Task
The lines to be copied are those below that contain "oxygen".
:: Data shown ::
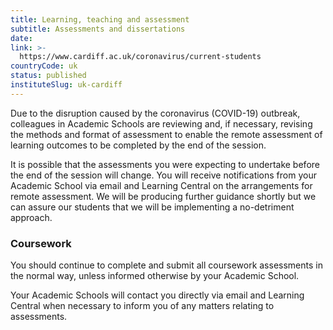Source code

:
 ```yaml
---
title: Learning, teaching and assessment
subtitle: Assessments and dissertations
date:  
link: >-
  https://www.cardiff.ac.uk/coronavirus/current-students
countryCode: uk
status: published
instituteSlug: uk-cardiff
---
```

Due to the disruption caused by the coronavirus (COVID-19) outbreak, colleagues in Academic Schools are reviewing and, if necessary, revising the methods and format of assessment to enable the remote assessment of learning outcomes to be completed by the end of the session.

It is possible that the assessments you were expecting to undertake before the end of the session will change. You will receive notifications from your Academic School via email and Learning Central on the arrangements for remote assessment. We will be producing further guidance shortly but we can assure our students that we will be implementing a no-detriment approach.

### Coursework

You should continue to complete and submit all coursework assessments in the normal way, unless informed otherwise by your Academic School.

Your Academic Schools will contact you directly via email and Learning Central when necessary to inform you of any matters relating to assessments.
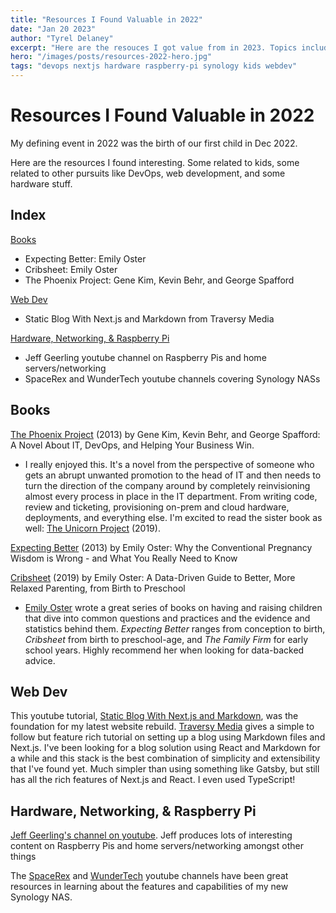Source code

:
 ```yaml
---
title: "Resources I Found Valuable in 2022"
date: "Jan 20 2023"
author: "Tyrel Delaney"
excerpt: "Here are the resouces I got value from in 2023. Topics include kids, devops, web dev, and some hardware stuff."
hero: "/images/posts/resources-2022-hero.jpg"
tags: "devops nextjs hardware raspberry-pi synology kids webdev"
---
```


# Resources I Found Valuable in 2022

My defining event in 2022 was the birth of our first child in Dec 2022.

Here are the resources I found interesting. Some related to kids, some related to other pursuits like DevOps, web development, and some hardware stuff.

## Index

[Books](#books)

* Expecting Better: Emily Oster
* Cribsheet: Emily Oster
* The Phoenix Project: Gene Kim, Kevin Behr, and George Spafford

[Web Dev](#web-dev)

* Static Blog With Next.js and Markdown from Traversy Media

[Hardware, Networking, & Raspberry Pi](#hardware-networking-raspberry-pi)

* Jeff Geerling youtube channel on Raspberry Pis and home servers/networking
* SpaceRex and WunderTech youtube channels covering Synology NASs

## Books
[The Phoenix Project](https://app.thestorygraph.com/books/2dc432fb-c009-4190-aaae-15c6468d666d) (2013) by Gene Kim, Kevin Behr, and George Spafford: A Novel About IT, DevOps, and Helping Your Business Win.

* I really enjoyed this. It's a novel from the perspective of someone who gets an abrupt unwanted promotion to the head of IT and then needs to turn the direction of the company around by completely reinvisioning almost every process in place in the IT department. From writing code, review and ticketing, provisioning on-prem and cloud hardware, deployments, and everything else. I'm excited to read the sister book as well: [The Unicorn Project](https://app.thestorygraph.com/books/cbf30b75-b17c-4bef-983e-4a86dc92e7fc) (2019).

[Expecting Better](https://app.thestorygraph.com/books/523835c7-8f5f-47b5-b8fb-9e0be6ae10d2) (2013) by Emily Oster: Why the Conventional Pregnancy Wisdom is Wrong - and What You Really Need to Know

[Cribsheet](https://app.thestorygraph.com/books/b6d7e4b6-ca35-43f4-9412-0328e07817f1) (2019) by Emily Oster: A Data-Driven Guide to Better, More Relaxed Parenting, from Birth to Preschool

* [Emily Oster](https://emilyoster.net/) wrote a great series of books on having and raising children that dive into common questions and practices and the evidence and statistics behind them. *Expecting Better* ranges from conception to birth, *Cribsheet* from birth to preschool-age, and *The Family Firm* for early school years. Highly recommend her when looking for data-backed advice.


## Web Dev
This youtube tutorial, [Static Blog With Next.js and Markdown](https://www.youtube.com/watch?v=MrjeefD8sac), was the foundation for my latest website rebuild. [Traversy Media](https://www.youtube.com/channel/UC29ju8bIPH5as8OGnQzwJyA) gives a simple to follow but feature rich tutorial on setting up a blog using Markdown files and Next.js. I've been looking for a blog solution using React and Markdown for a while and this stack is the best combination of simplicity and extensibility that I've found yet. Much simpler than using something like Gatsby, but still has all the rich features of Next.js and React. I even used TypeScript!

## Hardware, Networking, & Raspberry Pi
[Jeff Geerling's channel on youtube](https://www.youtube.com/c/JeffGeerling). Jeff produces lots of interesting content on Raspberry Pis and home servers/networking amongst other things

The [SpaceRex](https://www.youtube.com/c/SpaceRexWill) and [WunderTech](https://www.youtube.com/c/WunderTechTutorials) youtube channels have been great resources in learning about the features and capabilities of my new Synology NAS.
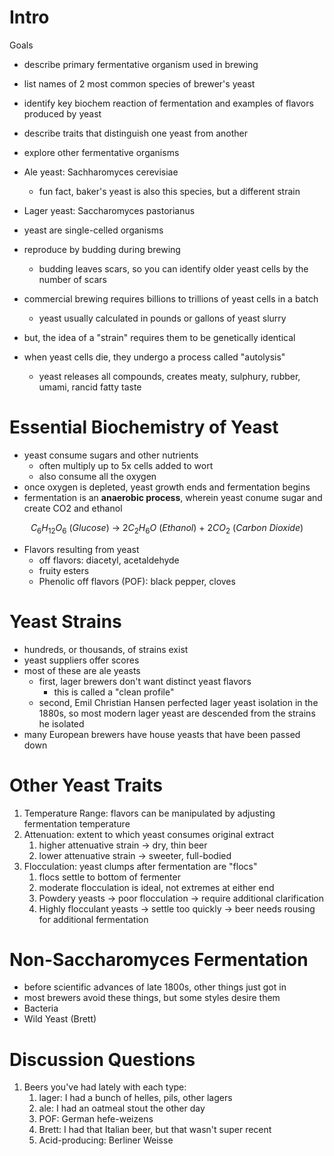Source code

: # Intro
Goals
- describe primary fermentative organism used in brewing
- list names of 2 most common species of brewer's yeast
- identify key biochem reaction of fermentation and examples of flavors produced by yeast
- describe traits that distinguish one yeast from another
- explore other fermentative organisms

- Ale yeast: Sachharomyces cerevisiae
	- fun fact, baker's yeast is also this species, but a different strain
- Lager yeast: Saccharomyces pastorianus
- yeast are single-celled organisms
- reproduce by budding during brewing
	- budding leaves scars, so you can identify older yeast cells by the number of scars
- commercial brewing requires billions to trillions of yeast cells in a batch
	- yeast usually calculated in pounds or gallons of yeast slurry
- but, the idea of a "strain" requires them to be genetically identical
- when yeast cells die, they undergo a process called "autolysis"
	- yeast releases all compounds, creates meaty, sulphury, rubber, umami, rancid fatty taste

# Essential Biochemistry of Yeast

- yeast consume sugars and other nutrients
	- often multiply up to 5x cells added to wort
	- also consume all the oxygen
- once oxygen is depleted, yeast growth ends and fermentation begins
- fermentation is an **anaerobic process**, wherein yeast conume sugar and create CO2 and ethanol

$$
C_6H_{12}O_6\ (Glucose)\ \rightarrow\ 2C_2H_6O\ (Ethanol)\ +\ 2CO_2\ (Carbon\ Dioxide)
$$
- Flavors resulting from yeast
	- off flavors: diacetyl, acetaldehyde
	- fruity esters
	- Phenolic off flavors (POF): black pepper, cloves

# Yeast Strains
- hundreds, or thousands, of strains exist
- yeast suppliers offer scores
- most of these are ale yeasts
	- first, lager brewers don't want distinct yeast flavors
		- this is called a "clean profile"
	- second, Emil Christian Hansen perfected lager yeast isolation in the 1880s, so most modern lager yeast are descended from the strains he isolated
- many European brewers have house yeasts that have been passed down

# Other Yeast Traits
1. Temperature Range: flavors can be manipulated by adjusting fermentation temperature
2. Attenuation: extent to which yeast consumes original extract
	1. higher attenuative strain -> dry, thin beer
	2. lower attenuative strain -> sweeter, full-bodied
3. Flocculation: yeast clumps after fermentation are "flocs"
	1. flocs settle to bottom of fermenter
	2. moderate flocculation is ideal, not extremes at either end
	3. Powdery yeasts -> poor flocculation -> require additional clarification
	4. Highly flocculant yeasts -> settle too quickly -> beer needs rousing for additional fermentation

# Non-Saccharomyces Fermentation
- before scientific advances of late 1800s, other things just got in
- most brewers avoid these things, but some styles desire them
- Bacteria
- Wild Yeast (Brett)

# Discussion Questions
1. Beers you've had lately with each type:
	1. lager: I had a bunch of helles, pils, other lagers
	2. ale: I had an oatmeal stout the other day
	3. POF: German hefe-weizens
	4. Brett: I had that Italian beer, but that wasn't super recent
	5. Acid-producing: Berliner Weisse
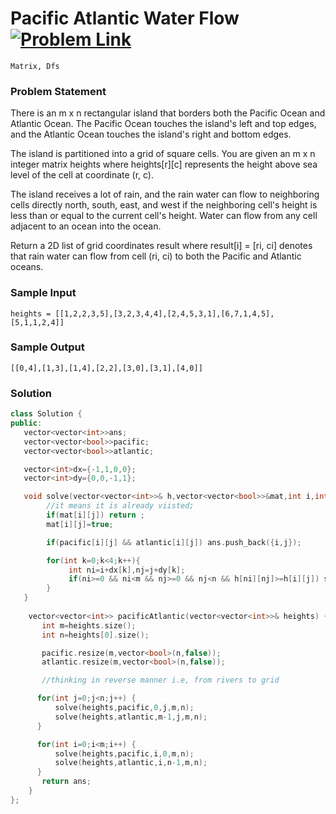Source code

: 
# Pacific Atlantic Water Flow &ensp;  [![Problem Link](https://img.shields.io/badge/-LeetCode-FFA116?style=for-the-badge&logo=LeetCode&logoColor=black)](https://leetcode.com/problems/pacific-atlantic-water-flow/description/)

```
Matrix, Dfs
``` 
### Problem Statement 
There is an m x n rectangular island that borders both the Pacific Ocean and Atlantic Ocean. The Pacific Ocean touches the island's left and top edges, and the Atlantic Ocean touches the island's right and bottom edges.

The island is partitioned into a grid of square cells. You are given an m x n integer matrix heights where heights[r][c] represents the height above sea level of the cell at coordinate (r, c).

The island receives a lot of rain, and the rain water can flow to neighboring cells directly north, south, east, and west if the neighboring cell's height is less than or equal to the current cell's height. Water can flow from any cell adjacent to an ocean into the ocean.

Return a 2D list of grid coordinates result where result[i] = [ri, ci] denotes that rain water can flow from cell (ri, ci) to both the Pacific and Atlantic oceans.


### Sample Input
```
heights = [[1,2,2,3,5],[3,2,3,4,4],[2,4,5,3,1],[6,7,1,4,5],[5,1,1,2,4]]
```
### Sample Output
```
[[0,4],[1,3],[1,4],[2,2],[3,0],[3,1],[4,0]]
```

### Solution
```cpp
class Solution {
public:
   vector<vector<int>>ans;
   vector<vector<bool>>pacific;
   vector<vector<bool>>atlantic;

   vector<int>dx={-1,1,0,0};
   vector<int>dy={0,0,-1,1};

   void solve(vector<vector<int>>& h,vector<vector<bool>>&mat,int i,int j,int m,int n){
        //it means it is already viisted;
        if(mat[i][j]) return ;
        mat[i][j]=true;

        if(pacific[i][j] && atlantic[i][j]) ans.push_back({i,j});

        for(int k=0;k<4;k++){
             int ni=i+dx[k],nj=j+dy[k];
             if(ni>=0 && ni<m && nj>=0 && nj<n && h[ni][nj]>=h[i][j]) solve(h,mat,ni,nj,m,n);
        }
   }
      
    vector<vector<int>> pacificAtlantic(vector<vector<int>>& heights) {
       int m=heights.size();
       int n=heights[0].size();

       pacific.resize(m,vector<bool>(n,false));
       atlantic.resize(m,vector<bool>(n,false));

       //thinking in reverse manner i.e, from rivers to grid

      for(int j=0;j<n;j++) {
          solve(heights,pacific,0,j,m,n);
          solve(heights,atlantic,m-1,j,m,n);
      }

      for(int i=0;i<m;i++) {
          solve(heights,pacific,i,0,m,n);
          solve(heights,atlantic,i,n-1,m,n);
      }
       return ans;  
    }
};
```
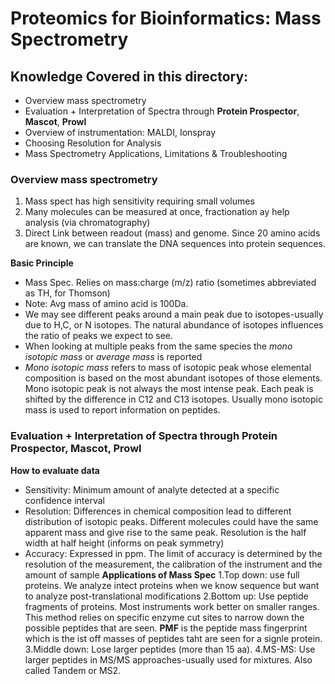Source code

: # Proteomics for Bioinformatics: Mass Spectrometry

## Knowledge Covered in this directory:

  * Overview mass spectrometry 
  * Evaluation + Interpretation of Spectra through **Protein Prospector**, **Mascot**, **Prowl**
  * Overview of instrumentation: MALDI, Ionspray
  * Choosing Resolution for Analysis
  * Mass Spectrometry Applications, Limitations & Troubleshooting

### Overview mass spectrometry 
1. Mass spect has high sensitivity requiring small volumes
2. Many molecules can be measured at once, fractionation ay help analysis (via chromatography)
3. Direct Link between readout (mass) and genome. Since 20 amino acids are known, we can translate the DNA sequences into protein sequences. 

**Basic Principle**
 * Mass Spec. Relies on mass:charge (m/z) ratio (sometimes abbreviated as TH, for Thomson)
 * Note: Avg mass of amino acid is 100Da. 
 * We may see different peaks around a main peak due to isotopes-usually due to H,C, or N isotopes. The natural abundance of isotopes influences the ratio of peaks we expect to see. 
 * When looking at multiple peaks from the same species the *mono isotopic mass* or *average mass* is reported
  * *Mono isotopic mass* refers to mass of isotopic peak whose elemental composition is based on the most abundant isotopes of those elements. Mono isotopic peak is not always the most intense peak. Each peak is shifted by the difference in C12 and C13 isotopes. Usually mono isotopic mass is used to report information on peptides. 

### Evaluation + Interpretation of Spectra through **Protein Prospector**, **Mascot**, **Prowl**
**How to evaluate data**
 * Sensitivity: Minimum amount of analyte detected at a specific confidence interval
 * Resolution: Differences in chemical composition lead to different distribution of isotopic peaks. Different molecules could have the same apparent mass and give rise to the same peak. Resolution is the half width at half height (informs on peak symmetry)
 * Accuracy: Expressed in ppm. The limit of accuracy is determined by the resolution of the measurement, the calibration of the instrument and the amount of sample
**Applications of Mass Spec**
1.Top down: use full proteins. We analyze intect proteins when we know sequence but want to analyze post-translational modifications
2.Bottom up: Use peptide fragments of proteins. Most instruments work better on smaller ranges. This method relies on specific enzyme cut sites to narrow down the possible peptides that are seen. **PMF** is the peptide mass fingerprint which is the ist off masses of peptides taht are seen for a signle protein. 
3.Middle down: Lose larger peptides (more than 15 aa). 
4.MS-MS: Use larger peptides in MS/MS approaches-usually used for mixtures. Also called Tandem or MS2.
:::
Solution
	- also consume all the oxygen
- once oxygen is depleted, yeast growth ends and fermentation begins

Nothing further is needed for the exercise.